Television commentators, newspaper scribes and fans from both sides have “what iffed” this thing to death. Any crystal ball by this time would be really cloudy, just from the hands that have passed it from pundit to pundit.
The bottom line for Texas was articulated well after the final home game in Darrell K Royal-Texas Memorial Stadium. In the Longhorns’ locker room, senior center Chris Hall made a strong point about a simple visual that all of those in that place following the Kansas game could easily relate to.
“Every game we play, from now on, is about putting a number up on the wall,” he had said.
“The wall” is the chronicle of history that is marked in the team meeting room by various superlatives. That day, Texas had secured the right to place “2009” along with the other teams who have won the Big 12 South Division. The victory over Texas A&M added another year to the accounting of “unbeaten regular seasons.”
There are two categories remaining, and next on the list is the Big 12 Championship. And that, of course, is the entry passage for the right to play for the prize of the final category on the wall, the last notch of which was put up in 2005.
The Big 12 Championship game gives the seniors of 2009 a chance to win their first league title – a right that was lost by a second in Lubbock and a few BCS percentage points last year.
The first Texas team to sweep through a 12-game regular season unbeaten stands at the precipice of achieving its dream of playing for a National Championship, but to get there, it must accomplish its final goal of winning the Big 12 Championship game. Many people have groused that college football should have a playoff system, and in 2009, it is does for Florida, Alabama and Texas. It is one and done if you lose.
But again, we are repeating old news here. Just play the game.
In a way, I am reminded of Augie Garrido and his Longhorn baseball team a day or so before UT won yet another College World Series championship a few years ago. Sensing the pressure on his team, Garrido took them out to the outfield before one of their final practices. He talked there about a bat and a ball, and a game they had been playing since they were kids.
That is exactly what Mack Brown did when he talked with his team after its last full practice on Wednesday. He talked about the game, and the practice, but most of all, he talked about the precious value they have as a team, and about having fun.
“You don’t ‘work’ baseball,” Garrido had said. “You ‘play’ it.”
And that was the message Mack left his team with as they looked toward the Big 12 Championship game in Cowboys Stadium in Arlington. It will be everything you could ask for – two of the storied programs in college football and a repeat of the original pairing of the very first Big 12 Championship game in St. Louis 14 seasons ago.

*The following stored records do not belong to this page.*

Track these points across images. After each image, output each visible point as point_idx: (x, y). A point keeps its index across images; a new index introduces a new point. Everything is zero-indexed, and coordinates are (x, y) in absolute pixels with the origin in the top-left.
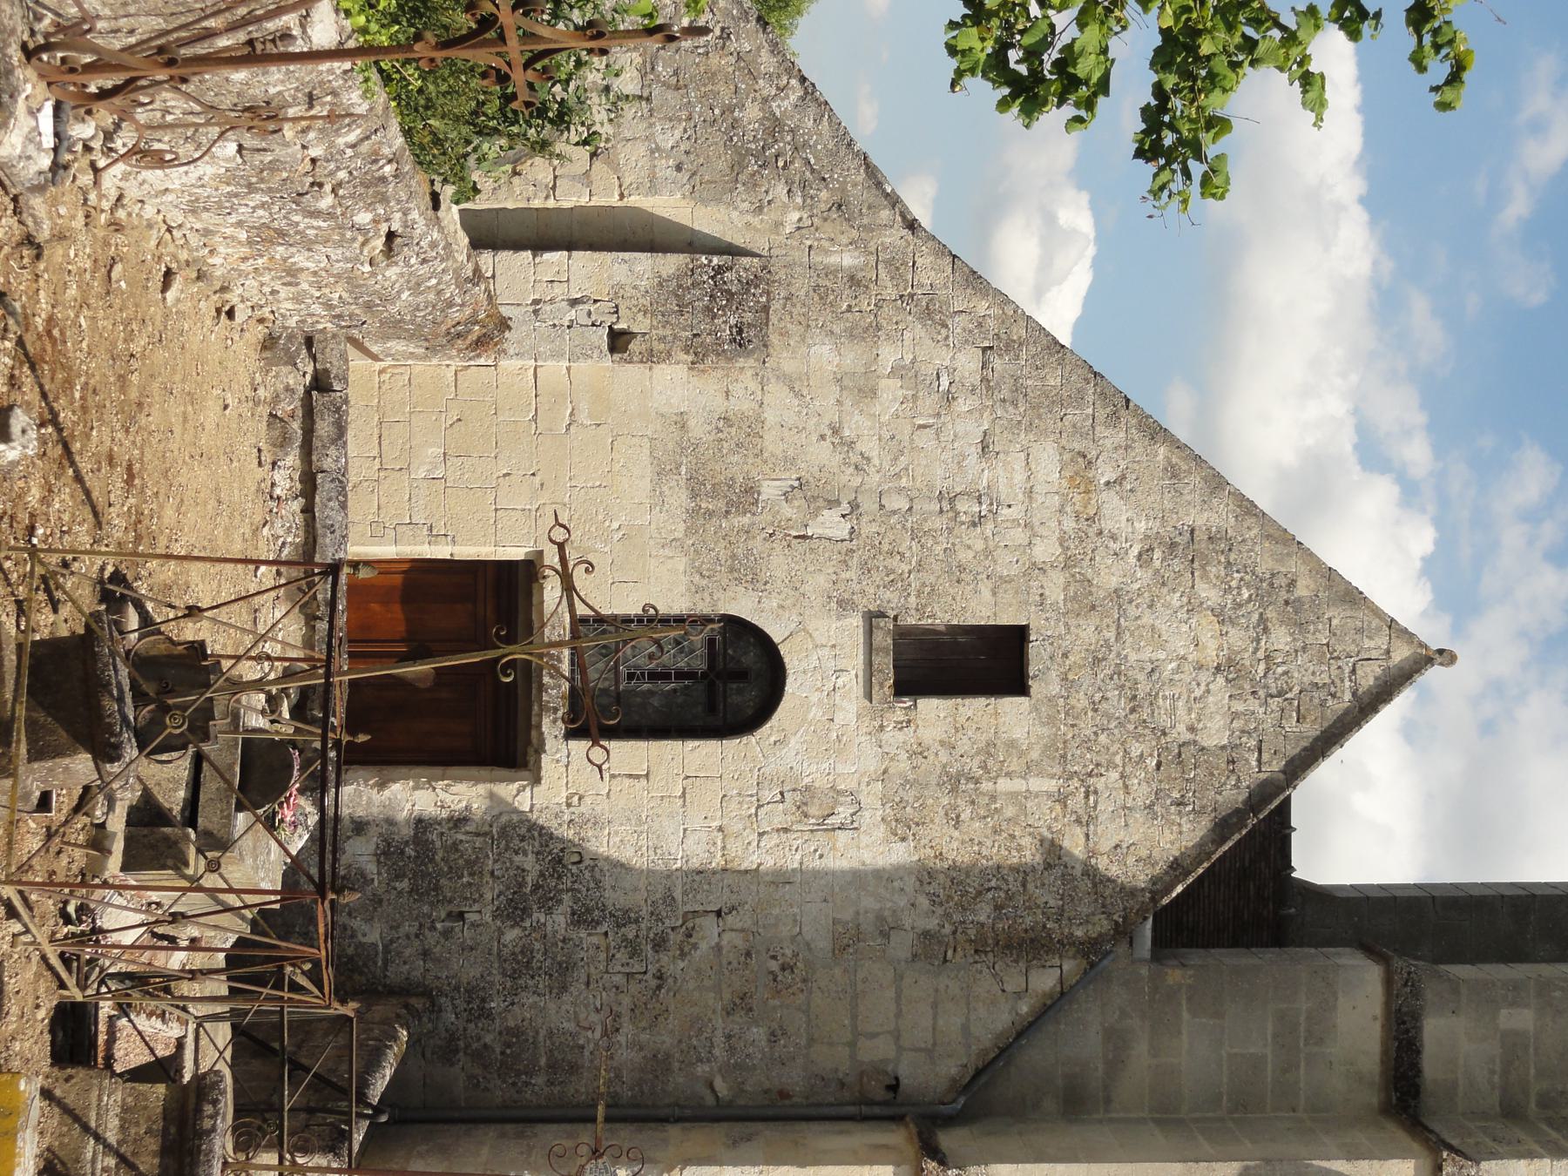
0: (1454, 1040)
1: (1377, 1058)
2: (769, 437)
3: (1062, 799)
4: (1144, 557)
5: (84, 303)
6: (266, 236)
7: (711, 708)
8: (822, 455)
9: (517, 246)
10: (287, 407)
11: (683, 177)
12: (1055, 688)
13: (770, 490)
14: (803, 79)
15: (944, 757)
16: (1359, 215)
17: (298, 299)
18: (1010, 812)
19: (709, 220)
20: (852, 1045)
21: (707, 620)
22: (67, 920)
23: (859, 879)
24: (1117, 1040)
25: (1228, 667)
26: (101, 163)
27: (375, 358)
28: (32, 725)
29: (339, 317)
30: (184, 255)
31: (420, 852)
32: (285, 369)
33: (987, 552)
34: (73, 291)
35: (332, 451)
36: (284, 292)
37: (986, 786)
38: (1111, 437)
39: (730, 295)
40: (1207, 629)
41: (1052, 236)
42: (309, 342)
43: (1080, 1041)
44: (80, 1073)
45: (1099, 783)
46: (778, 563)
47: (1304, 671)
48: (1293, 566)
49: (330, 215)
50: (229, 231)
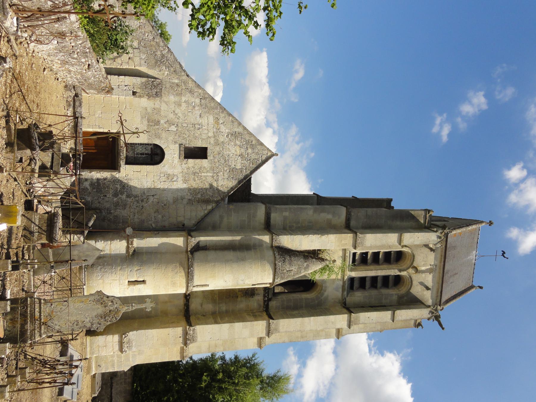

There will be a packed house, and a national television audience will be watching. The past, and the future, will not be hanging from the rafters of the stadium, like the famous video board does.
In that space, it will not matter that the Longhorns have won all of their games or what Nebraska’s record is, or where the North and the South Divisions are rated in some computer model.
It will take three and a half hours to play 60 minutes of football. Sixty minutes of hopes, goals and dreams. For a week now, folks have been speculating, surmising, wondering.
In time, it will be about a record in a book, or a number on a wall.
But Saturday night, it is time to play.